COURAGE MONTH: DAY 12: “You can build walls all the way to the sky and I will find a way to fly above them. You can try to pin me down with a hundred thousand arms, but I will find a way to resist. And there are many of us out there, more than you think. People who refuse to stop believing. People who refuse to come to earth. People who love in a world without walls, people who love into hate, into refusal, against hope, and without fear.” – Lauren Oliver
This is a very inspirational quote to me. I want to BE one of these people! I want to be one who Never, Ever gives up on life, on love, on healing, and on miracles.
So far, that has been the journey. We seem to be impelled from within, even in the darkest times, to keep going. The human spirit is a wondrous thing to me!
I know so many folks who thought they wanted to be done with life and were unable to do so. That is certainly my story of coming to this place. Over half of my life was spent in confusion, fear and pain of active addiction. Now, the second half has been reached in recovery. That is wonderful for me. I really did not believe that could happen.

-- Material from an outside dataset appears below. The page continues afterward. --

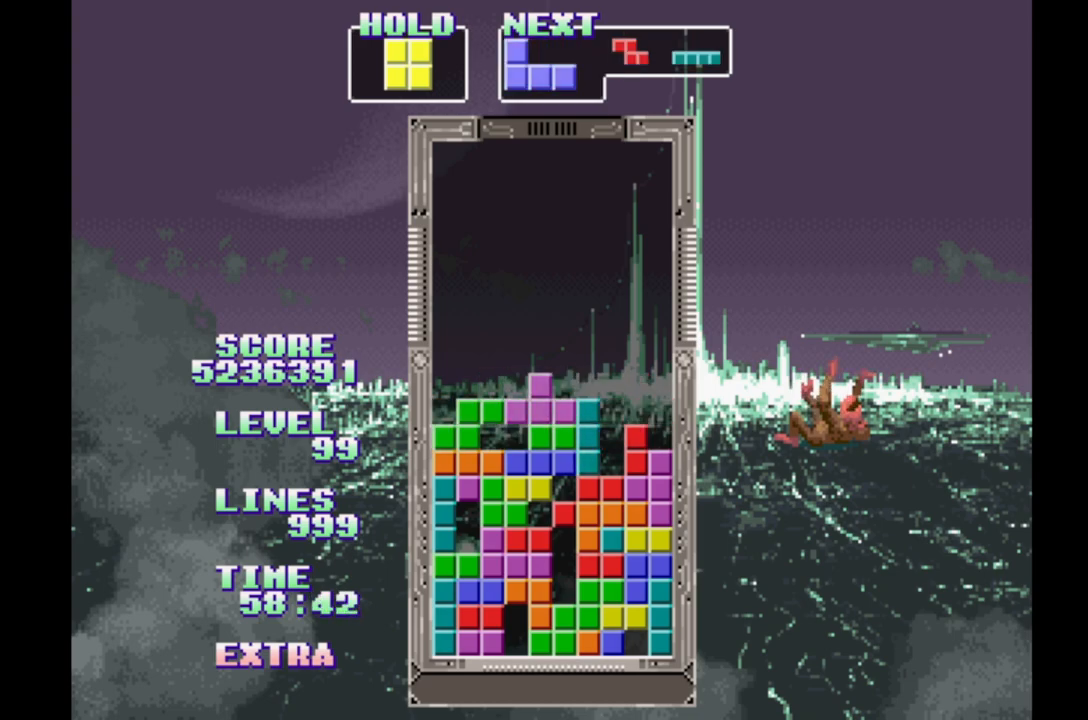
{"dt_ms": 500, "buttons": ["B", "DPAD_RIGHT"], "events": [[133, "DPAD_RIGHT", "down"], [450, "B", "down"]]}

My new goal is to reach 50 years of recovery. Not 40, which is a big marker ahead of me, not even 35, although I will love them both. I want to get to 50! We will see.
I believe myself to be this kind of person, one who is going into positive places all the time. I hope so. I want to look toward the sky and know that all dreams are possible, all love is possible, and all things are miraculous in life.
I know how much love I have received since I got to this place. I know how much laughter and healing and joy I have embraced. I know how much resistance and fear I have dealt with and walked through to be here now.
I want to believe in the indomitable and never-ending beauty of life. The ocean just keeps rolling in, all over the world; the sun keeps coming up, all over the world; the sunsets are just as beautiful everywhere as those I see in the evenings. People fall in love, babies are born, kittens and puppies and butterflies abound!
When I focus on these things, it is not a courageous act to want to live as big and loud as I can. It is a selfish and joyful thing. When I focus on my fear and anger and regret or disappointment, I cannot even begin to want to live another day.
When I focus on the miracle on YOU and LIFE and all the beauty in this world, I cannot wait to see more.
When I focus on myself and my darkness, it is too much to bear for even one more single minute.
So, the problem, my friends, is that we ALL have a courageous spirit. We have listened to the wrong voice and tuned out the right one. We have focused on the wrong things (SELF!) and forgotten the right focus (NATURE, GOD, LOVE!).
So, today, I will have the courage to be inspired to live with my eyes on the good, the right, the inspiring and step into THAT. Join me, won’t you?